* _Document text_
Those who disagreed that CM should be taught in schools (15 %) did so because they did not believe any mathematics had been found in PNG culture that was worth teaching in high schools. For example, when asked if mathematics from traditional culture should be included in the secondary curriculum, the response from one of the interviewees was: “If there is any maths that has been found in PNG (culture), then it’s okay”. Even though eighty-three percent disagreed that teachers should teach only the mathematics that was prescribed in the syllabus and textbooks and ninety four percent agreed that teachers should show examples of how mathematics was used in a cultural context, the observations suggest that in reality the prescribed mathematics is the only mathematics that most of them teach.

Teacher Beliefs about Mathematics Learning
Statements about mathematics learning sought to establish whether PNG teachers believed that mathematics could be learnt outside of the official systems of mathematics learning, particularly in a traditional cultural context.

Ninety-one percent of the teachers believed mathematics could be learnt by participating in traditional cultural activities and another ninety-one percent agreed that mathematics could be learnt ‘out-of–school’, with the majority (94%) disagreeing that mathematics is learnt in schools only or that it is found in mathematics textbook only (92 %).

* _Stored data_
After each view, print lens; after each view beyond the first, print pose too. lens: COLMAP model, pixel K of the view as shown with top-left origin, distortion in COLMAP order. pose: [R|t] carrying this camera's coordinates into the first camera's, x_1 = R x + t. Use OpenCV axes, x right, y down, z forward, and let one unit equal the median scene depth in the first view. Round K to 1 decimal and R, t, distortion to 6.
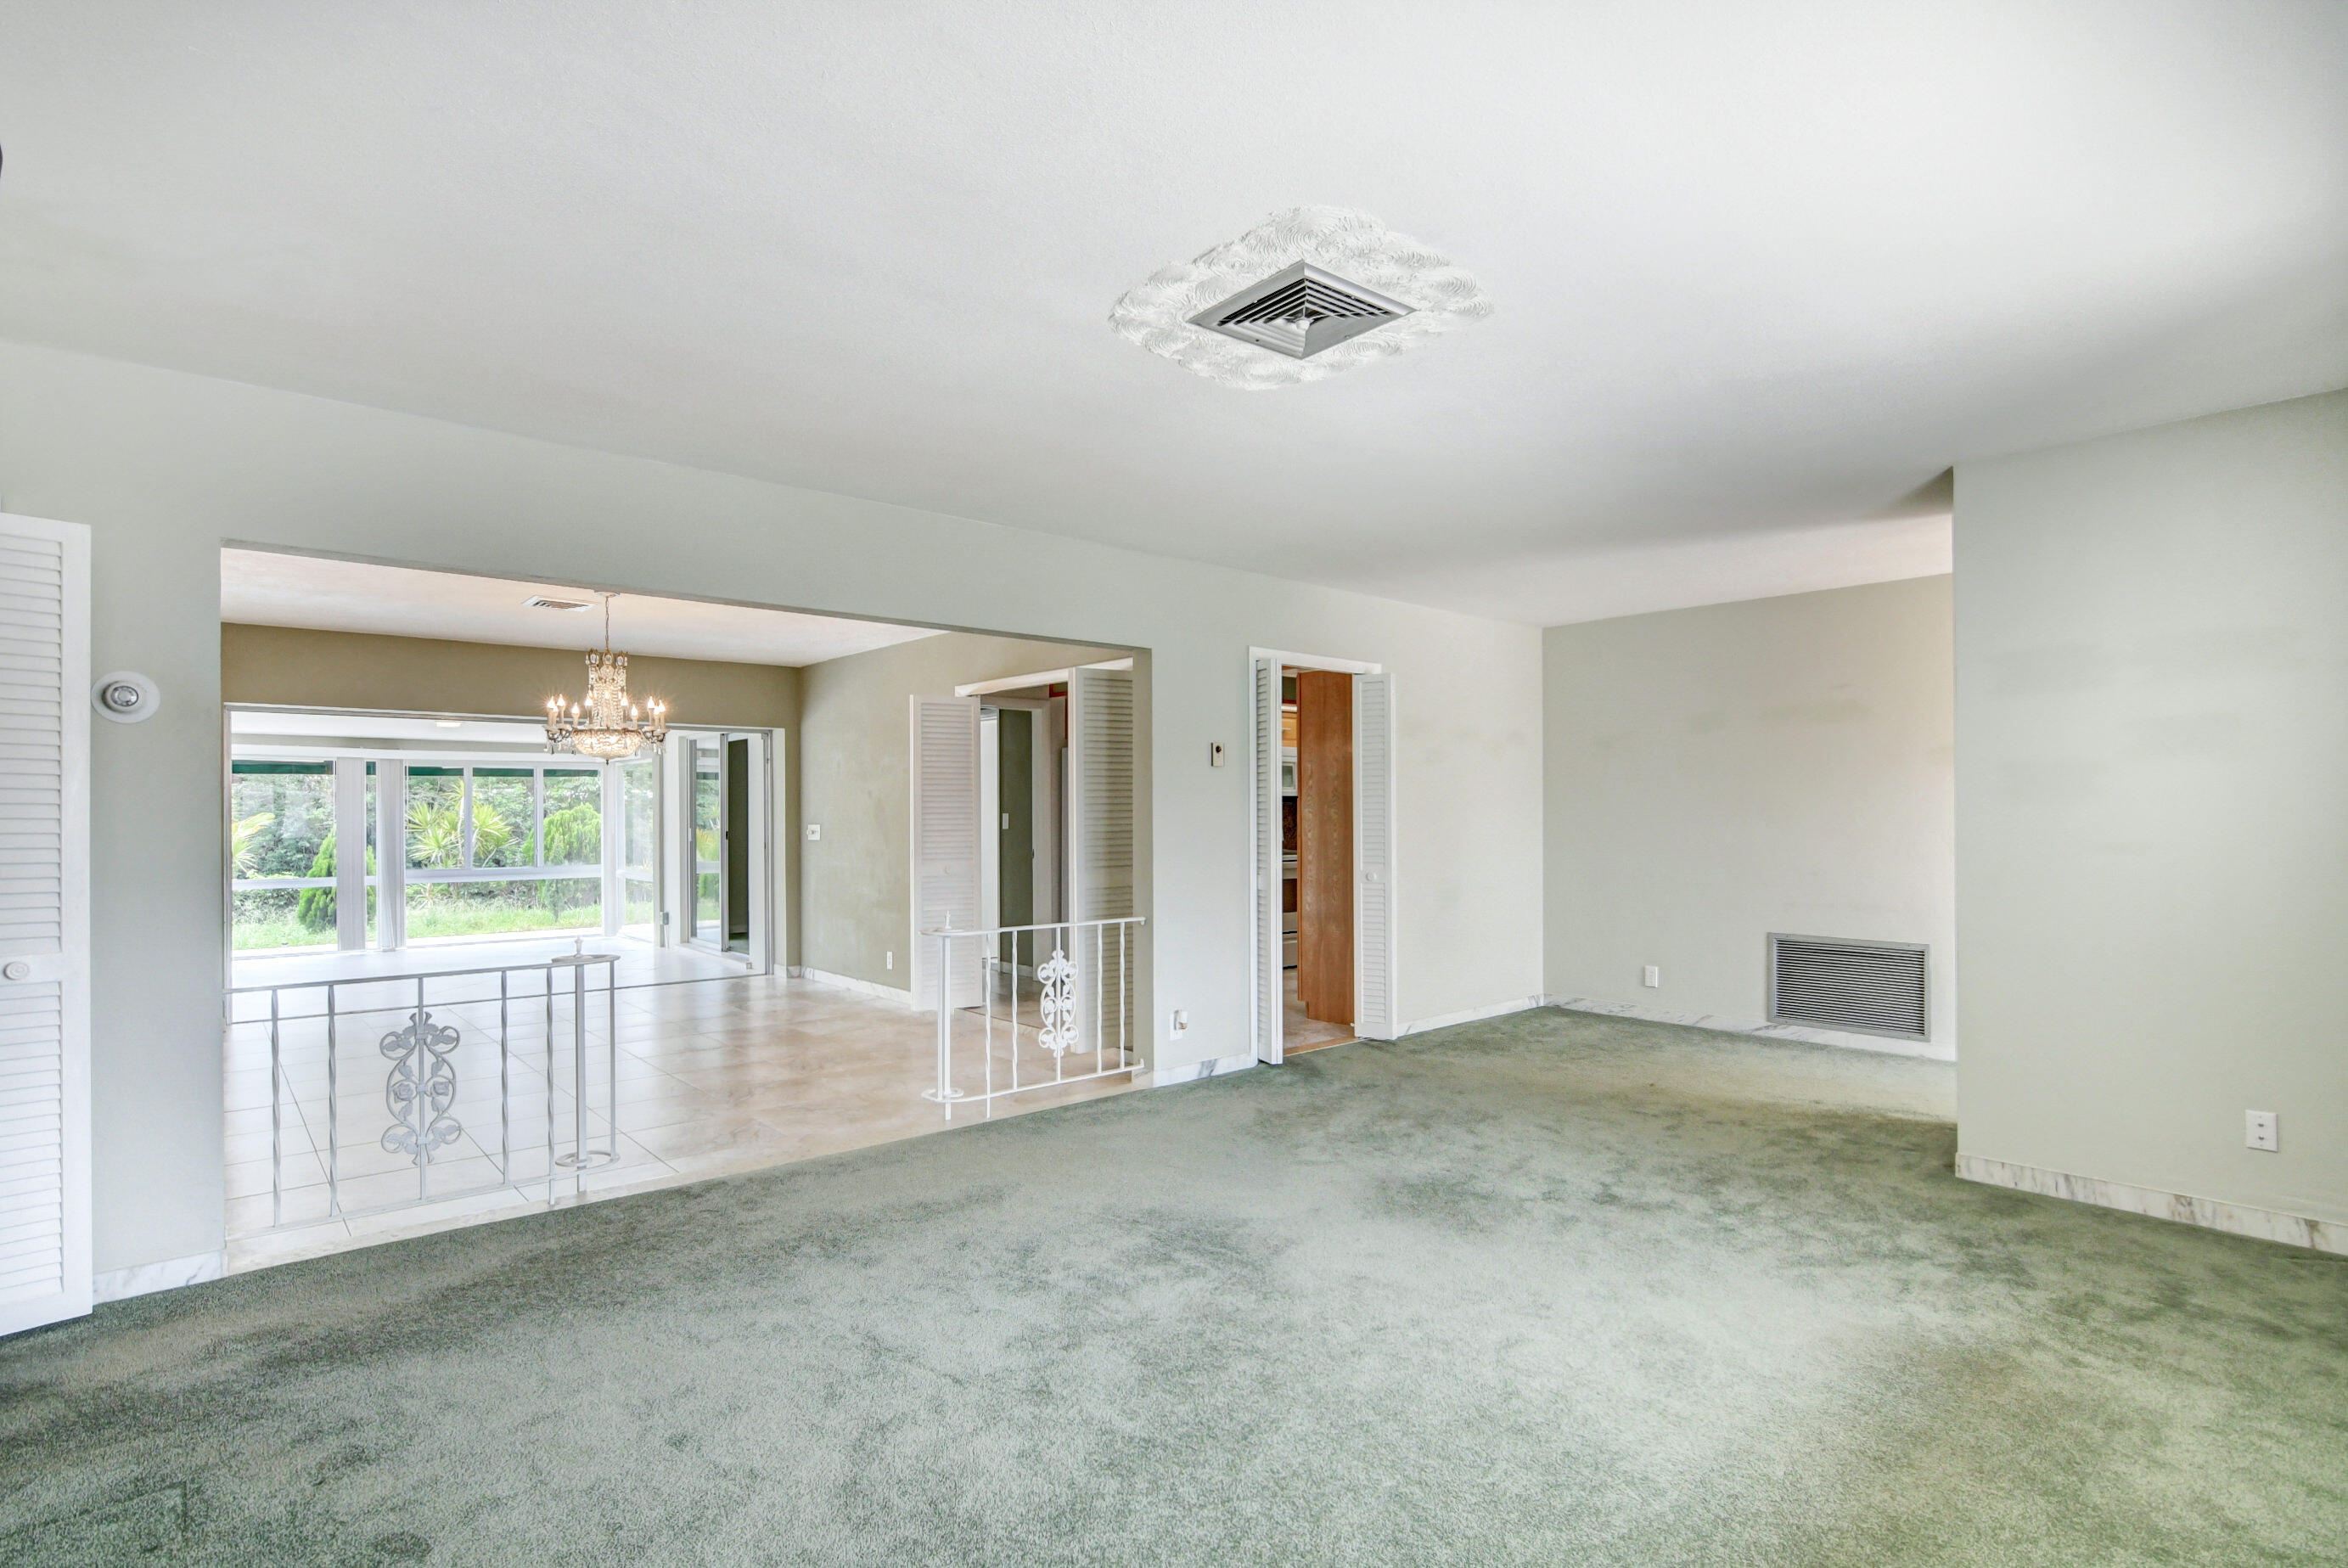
lens RADIAL K [[1169.8, 0, 1157.9], [0, 1169.8, 819.0], [0, 0, 1]] dist [-0.019042, -0.000429]
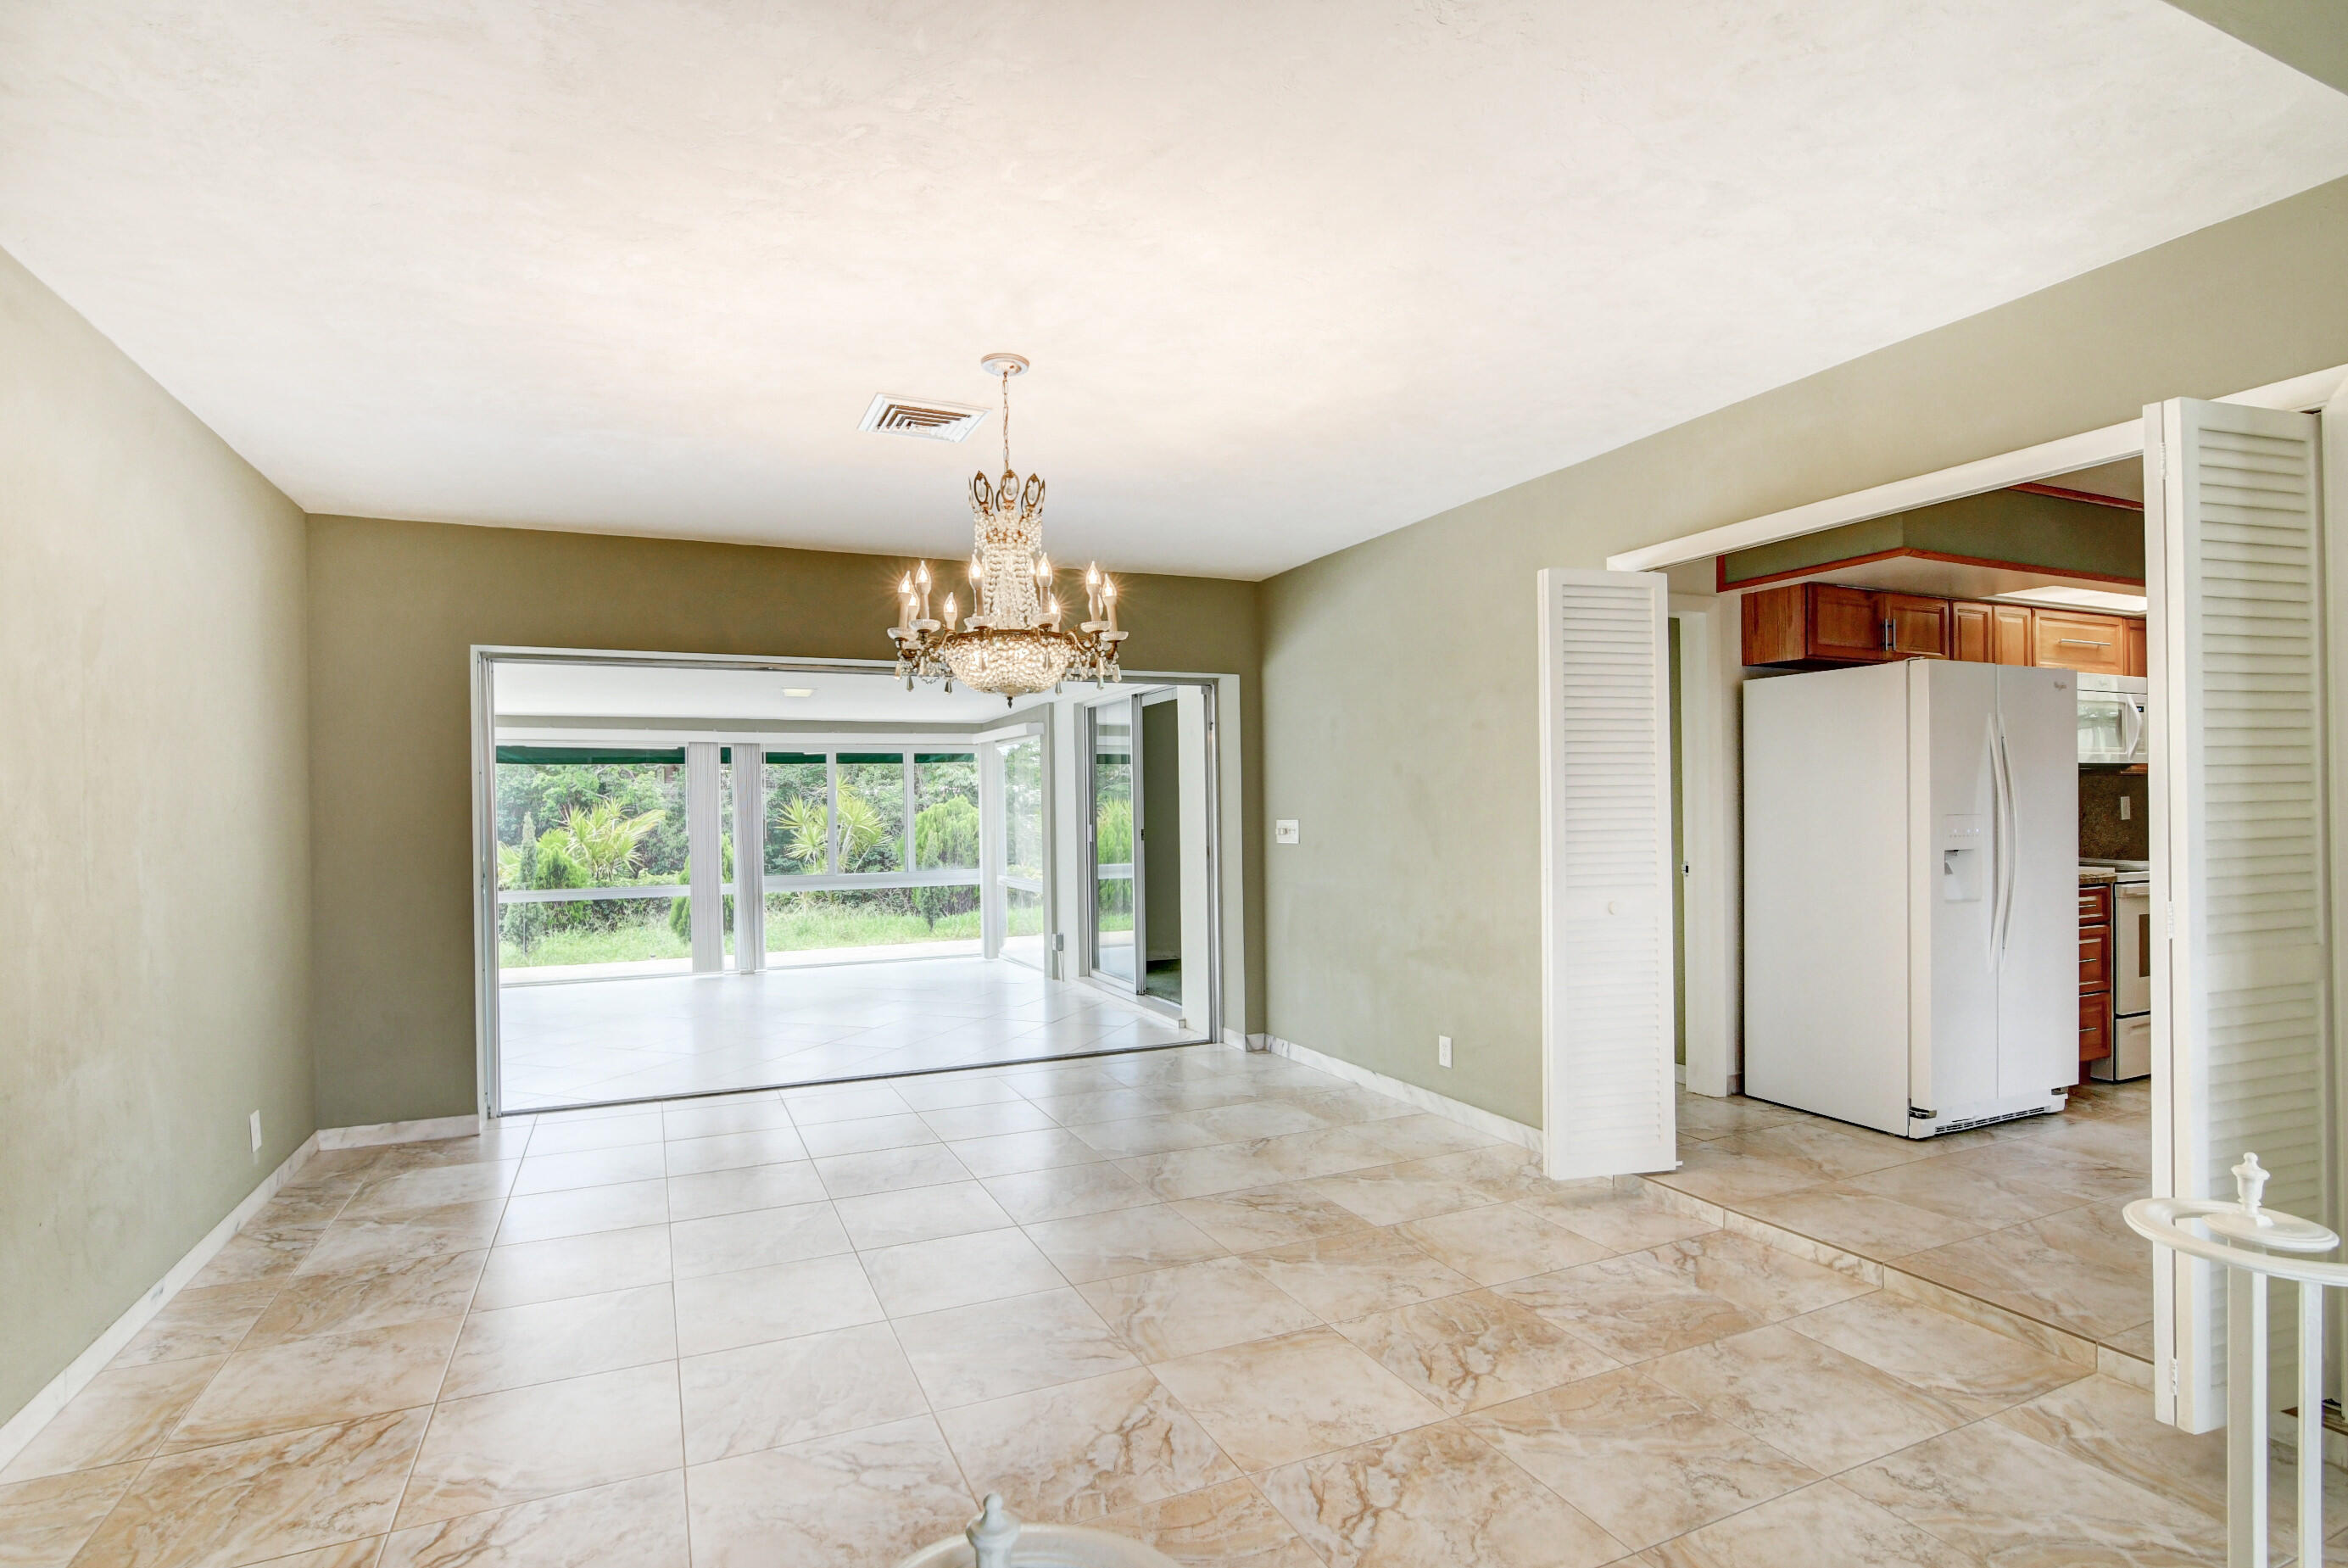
lens RADIAL K [[1169.8, 0, 1173.6], [0, 1169.8, 798.7], [0, 0, 1]] dist [-0.019042, -0.000429]
pose [[0.962431, -0.012072, -0.271257, -0.139644], [0.009574, 0.999899, -0.010529, -0.000430], [0.271357, 0.007537, 0.962449, 0.277940]]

* _Activity list_
**a.** From the passage on teacher beliefs about mathematics, set down the part that begins at the words "Those who disagreed" and stops after the words "of them teach.".
**b.** Does each statement below agree with the passage on teacher beliefs about mathematics? Answer yes or no for each, and quote the words from the passage that decide it.
(i) Fifteen percent of the teachers disagreed that CM should be taught in schools.
(ii) Most of the teachers agreed that mathematics is learnt in schools only.
(iii) Ninety-one percent of the teachers believed mathematics could be learnt by participating in traditional cultural activities.

* _Solutions for each task_
**a.**
Those who disagreed that CM should be taught in schools (15 %) did so because they did not believe any mathematics had been found in PNG culture that was worth teaching in high schools. For example, when asked if mathematics from traditional culture should be included in the secondary curriculum, the response from one of the interviewees was: “If there is any maths that has been found in PNG (culture), then it’s okay”. Even though eighty-three percent disagreed that teachers should teach only the mathematics that was prescribed in the syllabus and textbooks and ninety four percent agreed that teachers should show examples of how mathematics was used in a cultural context, the observations suggest that in reality the prescribed mathematics is the only mathematics that most of them teach.

**b.**
(i) Yes: "Those who disagreed that CM should be taught in schools (15 %)"
(ii) No: "with the majority (94%) disagreeing that mathematics is learnt in schools only"
(iii) Yes: "Ninety-one percent of the teachers believed mathematics could be learnt by participating in traditional cultural activities"